Because the vast majority of Britons are vaccinated, it is therefore likely that they will also make up the bulk of hospital admissions.
Dr Raghib Ali, a clinical research associate at Cambridge University, said the results were ‘encouraging’ given the high booster uptake in the highest risk groups.
He added: ‘It is also reassuring to see preliminary analysis showing a lower risk of hospital admission in school age children (less than half) for Omicron compared to Delta.

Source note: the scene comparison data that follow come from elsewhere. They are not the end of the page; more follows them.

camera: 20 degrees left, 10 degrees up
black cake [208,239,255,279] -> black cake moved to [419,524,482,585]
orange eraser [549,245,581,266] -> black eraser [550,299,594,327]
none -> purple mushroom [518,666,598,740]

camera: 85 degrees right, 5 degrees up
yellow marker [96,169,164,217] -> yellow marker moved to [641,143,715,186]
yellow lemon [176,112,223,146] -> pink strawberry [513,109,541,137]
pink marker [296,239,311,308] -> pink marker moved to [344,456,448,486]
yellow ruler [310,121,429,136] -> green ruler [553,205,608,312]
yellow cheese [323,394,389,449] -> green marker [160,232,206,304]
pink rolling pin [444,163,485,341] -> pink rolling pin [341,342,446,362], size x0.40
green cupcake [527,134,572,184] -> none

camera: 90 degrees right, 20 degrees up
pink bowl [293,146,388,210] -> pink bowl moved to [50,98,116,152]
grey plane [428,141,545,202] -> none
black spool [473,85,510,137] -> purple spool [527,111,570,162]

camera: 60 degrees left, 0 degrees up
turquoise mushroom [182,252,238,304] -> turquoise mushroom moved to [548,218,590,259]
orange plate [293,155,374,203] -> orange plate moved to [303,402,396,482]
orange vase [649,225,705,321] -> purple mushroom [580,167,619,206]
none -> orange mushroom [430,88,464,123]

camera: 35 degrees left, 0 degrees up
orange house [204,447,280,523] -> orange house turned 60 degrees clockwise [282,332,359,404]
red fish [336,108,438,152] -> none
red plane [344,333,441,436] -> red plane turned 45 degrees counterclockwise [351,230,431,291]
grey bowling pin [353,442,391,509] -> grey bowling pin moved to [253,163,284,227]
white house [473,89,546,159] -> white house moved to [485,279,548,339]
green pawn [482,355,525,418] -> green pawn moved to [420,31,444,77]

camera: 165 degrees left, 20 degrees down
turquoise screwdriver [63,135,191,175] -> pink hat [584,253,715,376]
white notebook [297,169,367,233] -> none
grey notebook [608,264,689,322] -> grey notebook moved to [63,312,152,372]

‘However, given the very high and increasing number of cases, especially in the over 60s, it is essential for everyone to keep following the public health guidance to help reduce pressure on the NHS in the coming weeks.’
The UKHSA’s analysis of vaccine effectiveness included all 528,000 Omicron cases detected last week.
It examined different combinations of vaccines and boosters in the UK against Omicron, two doses of AstraZeneca, two doses of Pfizer, and two doses of Moderna, all followed up with a either a Pfizer of Moderna booster as the third dose.
The analysis then measured these combinations against both developing a symptomatic case of the virus and being hospitlised with the virus if a person were to catch it.
Combining the findings and averaging them across all brands, the analysis found a booster jab reduced the risk of hospitlisation from Covid by 88 per cent, two weeks after it was administered, the standard time a vaccine takes to achieve maximum effectiveness.
And two doses still slashed the odds of hospitalisation by up to 72 per cent from two weeks up to 24 weeks, about five-and-half months.
Mr Javid said it marked ‘more promising data which reinforces just how important vaccines are’.
He added: ‘This analysis shows you are up to eight times more likely to end up in hospital as a result of Covid if you are unvaccinated.
‘It is never too late to come forward for your first dose and it’s vital that everyone comes forward to get boosted now as we head into the New Year.’
Susan Hopkins, chief medical officer at the UKHSA, said the figures were ‘in keeping’ with other encouraging datasets.
But she warned: ‘Rising cases in the over-60s population in England means it remains highly likely that there will be significant pressure on the NHS in the coming weeks.
‘The data once again shows that coming forward for your jab, particularly your third dose, is the best way of protecting yourself and others against infection and severe disease.’
UKHSA figures also showed 57 people have now died from the Omicron variant in the UK. The oldest individual was 99, and the youngest was 41.